DOMINGO 26 DEL TIEMPO ORDINARIO

"El Señor hace justicia a los oprimidos, da pan a los hambrientos"  (Sal 145,7)




La parábola del hombre rico y de Lázaro es de una notable sencillez: Dios nos sitúa ante el juicio que emite sobre cada uno de nosotros y ante la conversión que se nos pide. El rico epulón descubre, por desgracia demasiado tarde, quién es verdaderamente el Señor. Llegado aquí, no tiene otro remedio que pedirle que Lázaro vaya a advertir a sus hermanos para que cambien de vida y no tengan que caer en el lugar de tormento en el que él se encuentra. Pero Abrahán le responde: «Si no escuchan a Moisés y a los profetas, tampoco harán caso aunque resucite un muerto» (Lc 16,31).
El problema que nos presenta el evangelio es, precisamente, el de comprender que la conversión requiere la escucha de la Palabra de Dios. Para convertirnos es absolutamente necesario que escuchemos con atención la Palabra de Dios. Es preciso que permitamos a la Palabra bajar a nuestro corazón. Ahora bien, para que podamos recibirla de manera fructuosa, es menester abrirle nuestro corazón, a fin de permitirle penetrar hasta el fondo.

- - - - - - -

Ejercicio 1 - Traduce al inglés esta oración del texto sobre la parábola del rico y Lázaro: «Para convertirnos es absolutamente necesario que escuchemos con atención la Palabra de Dios.»
El texto y los registros no tienen relación entre sí.

Material de trabajo -
- - - - - - -

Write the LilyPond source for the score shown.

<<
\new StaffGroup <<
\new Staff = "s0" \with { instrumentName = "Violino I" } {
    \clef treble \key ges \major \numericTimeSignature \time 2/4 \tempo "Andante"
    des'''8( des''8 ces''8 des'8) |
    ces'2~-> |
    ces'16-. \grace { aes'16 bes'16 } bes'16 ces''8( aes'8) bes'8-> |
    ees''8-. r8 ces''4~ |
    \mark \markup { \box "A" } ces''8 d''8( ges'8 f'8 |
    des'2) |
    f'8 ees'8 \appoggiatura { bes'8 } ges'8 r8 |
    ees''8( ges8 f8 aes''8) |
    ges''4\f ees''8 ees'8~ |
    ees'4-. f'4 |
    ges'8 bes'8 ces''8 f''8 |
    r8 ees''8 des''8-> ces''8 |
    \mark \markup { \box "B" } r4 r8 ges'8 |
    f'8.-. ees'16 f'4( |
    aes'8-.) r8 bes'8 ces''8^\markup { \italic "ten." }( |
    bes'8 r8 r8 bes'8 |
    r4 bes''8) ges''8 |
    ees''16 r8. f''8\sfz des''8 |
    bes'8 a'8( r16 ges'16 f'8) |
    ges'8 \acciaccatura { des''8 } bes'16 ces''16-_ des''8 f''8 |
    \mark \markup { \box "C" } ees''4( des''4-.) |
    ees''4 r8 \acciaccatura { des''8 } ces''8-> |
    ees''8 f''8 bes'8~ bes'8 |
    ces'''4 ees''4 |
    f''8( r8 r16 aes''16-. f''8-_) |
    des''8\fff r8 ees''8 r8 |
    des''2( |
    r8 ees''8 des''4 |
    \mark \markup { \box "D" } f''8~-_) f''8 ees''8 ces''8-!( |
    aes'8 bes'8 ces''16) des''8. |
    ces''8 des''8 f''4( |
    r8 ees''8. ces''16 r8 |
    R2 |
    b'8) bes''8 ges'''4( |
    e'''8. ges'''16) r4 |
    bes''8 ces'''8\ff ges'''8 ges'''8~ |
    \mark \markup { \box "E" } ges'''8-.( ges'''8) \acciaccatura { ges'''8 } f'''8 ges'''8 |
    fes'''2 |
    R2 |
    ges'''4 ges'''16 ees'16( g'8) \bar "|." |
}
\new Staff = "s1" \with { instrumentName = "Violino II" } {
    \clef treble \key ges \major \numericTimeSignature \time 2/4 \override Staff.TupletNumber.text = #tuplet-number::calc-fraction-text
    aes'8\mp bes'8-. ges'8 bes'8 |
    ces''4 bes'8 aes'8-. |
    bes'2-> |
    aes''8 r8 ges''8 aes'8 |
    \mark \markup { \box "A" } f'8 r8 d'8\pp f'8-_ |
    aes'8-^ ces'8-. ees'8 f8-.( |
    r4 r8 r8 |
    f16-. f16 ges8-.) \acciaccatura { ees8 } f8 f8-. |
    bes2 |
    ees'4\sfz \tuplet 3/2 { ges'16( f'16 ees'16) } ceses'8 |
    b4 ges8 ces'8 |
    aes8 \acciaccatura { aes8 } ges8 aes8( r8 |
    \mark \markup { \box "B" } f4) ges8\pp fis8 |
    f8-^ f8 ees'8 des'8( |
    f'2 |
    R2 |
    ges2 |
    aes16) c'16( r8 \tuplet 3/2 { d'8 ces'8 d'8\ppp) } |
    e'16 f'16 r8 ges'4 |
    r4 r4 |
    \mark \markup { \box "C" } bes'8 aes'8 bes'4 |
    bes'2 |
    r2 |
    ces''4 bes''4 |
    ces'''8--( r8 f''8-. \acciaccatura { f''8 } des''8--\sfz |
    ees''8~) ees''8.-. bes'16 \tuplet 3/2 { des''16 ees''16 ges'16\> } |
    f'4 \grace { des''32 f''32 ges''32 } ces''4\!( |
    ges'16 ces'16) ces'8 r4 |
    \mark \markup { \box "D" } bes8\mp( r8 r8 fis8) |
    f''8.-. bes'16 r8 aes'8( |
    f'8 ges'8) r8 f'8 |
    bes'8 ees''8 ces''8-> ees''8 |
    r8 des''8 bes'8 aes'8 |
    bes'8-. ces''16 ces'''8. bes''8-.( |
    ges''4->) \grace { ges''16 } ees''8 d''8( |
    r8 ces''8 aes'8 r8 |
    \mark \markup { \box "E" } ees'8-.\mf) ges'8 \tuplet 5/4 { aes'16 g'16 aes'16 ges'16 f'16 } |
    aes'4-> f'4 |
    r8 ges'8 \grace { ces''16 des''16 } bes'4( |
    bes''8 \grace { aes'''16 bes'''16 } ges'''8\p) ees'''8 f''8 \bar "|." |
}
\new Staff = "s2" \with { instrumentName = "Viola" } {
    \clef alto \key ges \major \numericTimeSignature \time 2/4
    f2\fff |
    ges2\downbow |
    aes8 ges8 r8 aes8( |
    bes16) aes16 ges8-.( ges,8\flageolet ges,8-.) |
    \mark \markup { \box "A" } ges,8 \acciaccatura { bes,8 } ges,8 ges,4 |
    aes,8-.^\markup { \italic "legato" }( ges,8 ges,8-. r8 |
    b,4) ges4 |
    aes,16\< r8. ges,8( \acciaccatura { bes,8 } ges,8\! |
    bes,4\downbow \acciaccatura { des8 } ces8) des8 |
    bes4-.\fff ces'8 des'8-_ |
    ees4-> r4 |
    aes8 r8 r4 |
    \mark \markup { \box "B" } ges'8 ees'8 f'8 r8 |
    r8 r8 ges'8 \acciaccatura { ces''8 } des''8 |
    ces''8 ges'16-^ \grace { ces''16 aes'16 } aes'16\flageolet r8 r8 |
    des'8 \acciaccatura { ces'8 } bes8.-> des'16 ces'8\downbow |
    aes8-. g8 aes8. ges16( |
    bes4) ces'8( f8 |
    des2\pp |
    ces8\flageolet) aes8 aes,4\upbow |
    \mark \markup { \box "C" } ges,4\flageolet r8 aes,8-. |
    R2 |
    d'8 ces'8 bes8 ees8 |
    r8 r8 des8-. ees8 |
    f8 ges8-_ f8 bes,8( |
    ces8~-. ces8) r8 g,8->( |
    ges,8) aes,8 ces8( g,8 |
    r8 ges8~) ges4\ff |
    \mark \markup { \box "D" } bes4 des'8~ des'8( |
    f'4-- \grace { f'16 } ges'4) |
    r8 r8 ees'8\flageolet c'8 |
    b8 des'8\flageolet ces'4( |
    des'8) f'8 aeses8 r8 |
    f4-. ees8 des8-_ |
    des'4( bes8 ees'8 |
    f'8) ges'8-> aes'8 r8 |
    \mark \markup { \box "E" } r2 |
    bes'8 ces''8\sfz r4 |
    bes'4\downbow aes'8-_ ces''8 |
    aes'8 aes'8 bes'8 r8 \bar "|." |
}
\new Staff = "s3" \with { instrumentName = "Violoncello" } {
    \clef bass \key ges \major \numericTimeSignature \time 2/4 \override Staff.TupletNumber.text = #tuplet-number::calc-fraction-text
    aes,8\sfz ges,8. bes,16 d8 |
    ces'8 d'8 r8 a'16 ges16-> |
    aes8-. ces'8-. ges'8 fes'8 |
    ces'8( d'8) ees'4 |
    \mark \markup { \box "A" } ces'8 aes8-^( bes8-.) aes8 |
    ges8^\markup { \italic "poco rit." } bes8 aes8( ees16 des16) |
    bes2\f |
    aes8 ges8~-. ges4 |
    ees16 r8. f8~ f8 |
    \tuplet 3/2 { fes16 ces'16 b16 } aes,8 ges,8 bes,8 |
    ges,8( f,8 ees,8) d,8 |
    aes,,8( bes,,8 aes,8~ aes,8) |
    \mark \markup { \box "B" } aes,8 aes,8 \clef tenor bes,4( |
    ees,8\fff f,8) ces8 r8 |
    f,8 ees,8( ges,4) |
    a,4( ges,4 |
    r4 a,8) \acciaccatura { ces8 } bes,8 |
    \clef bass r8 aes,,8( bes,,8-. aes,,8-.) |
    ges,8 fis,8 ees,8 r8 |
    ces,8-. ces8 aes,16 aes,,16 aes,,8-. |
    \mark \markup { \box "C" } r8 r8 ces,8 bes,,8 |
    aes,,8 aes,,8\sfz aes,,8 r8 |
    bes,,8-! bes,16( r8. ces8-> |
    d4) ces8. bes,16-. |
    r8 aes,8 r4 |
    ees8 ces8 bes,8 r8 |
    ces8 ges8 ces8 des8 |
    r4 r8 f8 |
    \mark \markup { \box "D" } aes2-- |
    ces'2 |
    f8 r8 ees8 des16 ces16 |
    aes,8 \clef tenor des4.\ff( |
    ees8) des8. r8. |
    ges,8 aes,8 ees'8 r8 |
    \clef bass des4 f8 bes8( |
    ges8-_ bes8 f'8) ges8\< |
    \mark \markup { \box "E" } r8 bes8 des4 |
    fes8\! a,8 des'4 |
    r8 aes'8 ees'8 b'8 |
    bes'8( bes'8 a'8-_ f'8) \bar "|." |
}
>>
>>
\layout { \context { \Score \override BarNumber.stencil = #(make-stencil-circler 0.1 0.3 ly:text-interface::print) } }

- - - - - - -

Ejercicio 2 - Devuelve cada línea de los registros en la que aparezca la palabra "tenor", teniendo en cuenta mayúsculas y minúsculas.

Solución escrita 1 - In order to be converted, it is absolutely necessary that we listen attentively to the Word of God.

Solución escrita 2 -
    \mark \markup { \box "B" } aes,8 aes,8 \clef tenor bes,4( |
    aes,8 \clef tenor des4.\ff( |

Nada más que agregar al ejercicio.